Слово «реальность» покрывает собой два различных явления. С одной стороны, это реальность феноменальная, по кантовскому определению, то есть та реальность, которая соотносится с культурой, то противостоя ей, то сливаясь с нею. В ином, ноуменальном смысле (по терминологии Канта), можно говорить о реальности как пространстве, фатально запредельном культуре. Однако все здание этих определений и терминов меняется, если в центре нашего мира мы поместим не одно изолированное «я», а сложно организованное пространство многочисленных взаимно соотнесенных «я».
Итак, внешняя реальность была бы, согласно представлениям Канта, трансцендентальной, если бы пласт культуры обладал одним-единственным языком. Но соотношения переводимого и непереводимого настолько сложны, что создаются возможности прорыва в запредельное пространство. Эту функцию также выполняют моменты взрыва, которые могут создавать как бы окна в семиотическом пласте. Таким образом, мир семиозиса не замкнут фатальным образом в себе: он образует сложную структуру, которая все время «играет» с внележащим ему пространством, то втягивая его в себя, то выбрасывая в него свои уже использованные и потерявшие семиотическую активность элементы.
Из сказанного можно сделать два вывода: во-первых, абстрагирование одного языка общения как основы семиозиса — дурная абстракция, ибо она незаметным образом искажает всю сущность механизма.
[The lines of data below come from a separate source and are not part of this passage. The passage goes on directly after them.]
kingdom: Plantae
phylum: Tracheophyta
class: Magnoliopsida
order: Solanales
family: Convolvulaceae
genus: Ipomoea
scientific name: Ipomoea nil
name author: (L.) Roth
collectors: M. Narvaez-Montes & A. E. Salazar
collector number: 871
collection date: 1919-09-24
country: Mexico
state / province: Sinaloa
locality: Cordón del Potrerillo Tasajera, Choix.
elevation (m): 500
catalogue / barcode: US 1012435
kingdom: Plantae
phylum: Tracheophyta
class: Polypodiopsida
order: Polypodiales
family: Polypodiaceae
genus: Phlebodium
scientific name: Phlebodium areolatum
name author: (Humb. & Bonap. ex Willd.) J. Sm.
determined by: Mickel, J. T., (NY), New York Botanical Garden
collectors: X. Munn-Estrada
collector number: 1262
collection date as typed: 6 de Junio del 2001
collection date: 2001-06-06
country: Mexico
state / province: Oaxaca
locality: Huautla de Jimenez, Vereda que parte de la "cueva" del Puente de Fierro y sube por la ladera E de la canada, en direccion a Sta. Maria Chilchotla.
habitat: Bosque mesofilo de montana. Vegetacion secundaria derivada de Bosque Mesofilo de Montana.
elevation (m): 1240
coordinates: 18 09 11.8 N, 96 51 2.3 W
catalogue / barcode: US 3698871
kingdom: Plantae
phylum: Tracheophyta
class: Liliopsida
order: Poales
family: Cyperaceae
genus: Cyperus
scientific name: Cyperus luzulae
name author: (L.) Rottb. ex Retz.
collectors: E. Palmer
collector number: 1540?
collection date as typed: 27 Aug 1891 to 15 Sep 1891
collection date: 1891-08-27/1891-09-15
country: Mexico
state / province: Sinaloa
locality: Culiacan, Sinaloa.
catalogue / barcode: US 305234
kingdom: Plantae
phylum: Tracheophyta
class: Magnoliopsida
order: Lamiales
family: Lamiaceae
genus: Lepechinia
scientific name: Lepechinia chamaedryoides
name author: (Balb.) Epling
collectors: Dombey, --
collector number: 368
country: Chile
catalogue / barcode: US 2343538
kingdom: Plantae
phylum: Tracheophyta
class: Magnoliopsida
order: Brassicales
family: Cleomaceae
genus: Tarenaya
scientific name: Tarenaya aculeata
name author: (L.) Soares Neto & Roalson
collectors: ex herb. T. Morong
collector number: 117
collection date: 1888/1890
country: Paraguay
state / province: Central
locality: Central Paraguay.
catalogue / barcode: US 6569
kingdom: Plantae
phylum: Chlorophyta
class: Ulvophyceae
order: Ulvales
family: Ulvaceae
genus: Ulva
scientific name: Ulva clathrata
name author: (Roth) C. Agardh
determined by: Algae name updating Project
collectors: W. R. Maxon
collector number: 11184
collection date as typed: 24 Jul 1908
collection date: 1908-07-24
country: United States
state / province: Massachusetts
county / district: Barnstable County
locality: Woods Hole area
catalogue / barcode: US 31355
Конечно, мы можем рассматривать случаи, приближающиеся к относительной идентичности передающего и принимающего механизмов и, следовательно, к общению с помощью одного единственного канала. Однако это не генеральная модель, а частное пространство, выделяемое из «нормальной» полилингвиальной модели.
Второй аспект связан с динамической природой языкового пространства. Представление о том, что мы можем дать статическое описание, а затем придать ему движение, — также дурная абстракция. Статическое состояние — это частная (идеально существующая только в абстракции) модель, которая является умозрительным отвлечением от динамической структуры, представляющей единственную реальность.
Мыслящий тростник
Проблема культуры не может быть решена без определения ее места во внекультурном пространстве.
Вопрос этот можно сформулировать так: своеобразие человека как культурного существа требует противопоставления его миру природы, понимаемой как внекультурное пространство. Граница между этими двумя мирами не только будет отделять человека от других внекультурных существ, но и будет проходить внутри человеческой психики и деятельности. Определенными своими сторонами человек принадлежит культуре, другими же связан с вне-культурным миром. В равной мере неосторожно было бы категорически исключить животный мир из сферы культуры.
Таким образом, граница размыта и определение каждого конкретного факта как принадлежащего культурной или внекультурной сфере обладает высокой степенью относительности. Но то, что обладает относительностью применительно к отдельному случаю, в достаточной мере ощутимо, когда мы говорим в категориях абстрактной классификации. С этой оговоркой мы можем вычленить мир культуры как некоторый объект дальнейших рассуждений.
Тютчев в стихотворении с эпиграфом:
с философской точностью поставил этот, всегда мучительный для него, вопрос о двойной природе человека как существа, вписанного в природу и в ней не умещающегося:
Певучесть есть в морских волнах, Гармония в стихийных спорах, И стройный мусикийский шорох Струится в зыбких камышах.
Невозмутимый строй во всем, Созвучье полное в природе, — Лишь в нашей призрачной свободе Разлад мы с нею сознаем.
Откуда, как разлад возник? И отчего же в общем хоре Душа не то поет, что море, И ропщет мыслящий тростник?